## Your instructions
Everything in the listing below should be repeated verbatim, apart from the pictures.

## Material for the task
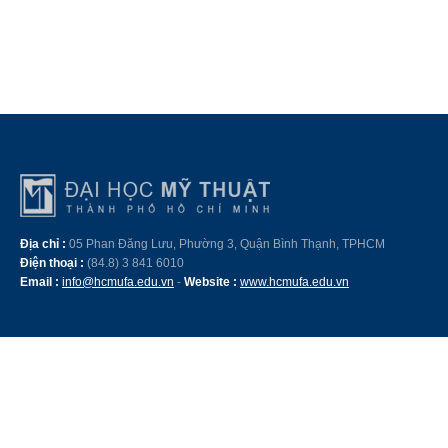
Địa chỉ :
05 Phan Đăng Lưu, Phường 3, Quận Bình Thạnh, TPHCM
Điện thoại :
(84.8) 3 841 6010
Email :
info@hcmufa.edu.vn
-
Website :
www.hcmufa.edu.vn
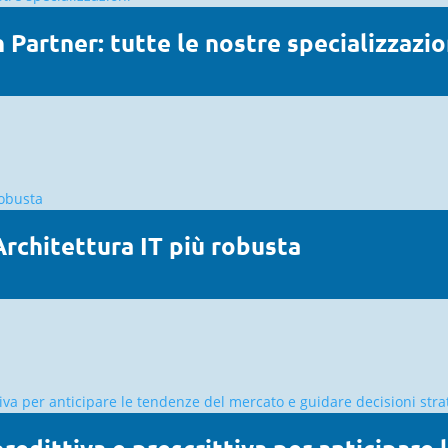
 Partner: tutte le nostre specializzazio
rchitettura IT più robusta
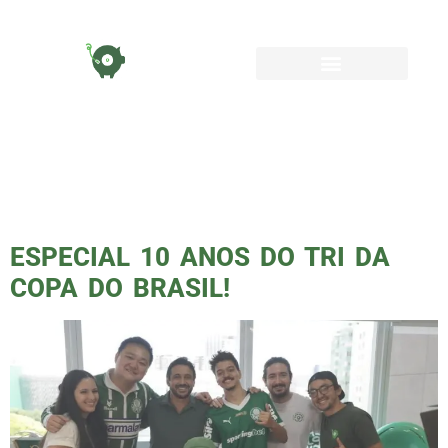
TAG:
ALLIANZ
PARQUE
ESPECIAL 10 ANOS DO TRI DA
COPA DO BRASIL!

## Problem solution
Địa chỉ :
05 Phan Đăng Lưu, Phường 3, Quận Bình Thạnh, TPHCM
Điện thoại :
(84.8) 3 841 6010
Email :
info@hcmufa.edu.vn
-
Website :
www.hcmufa.edu.vn
 Partner: tutte le nostre specializzazio
rchitettura IT più robusta
TAG:
ALLIANZ
PARQUE
ESPECIAL 10 ANOS DO TRI DA
COPA DO BRASIL!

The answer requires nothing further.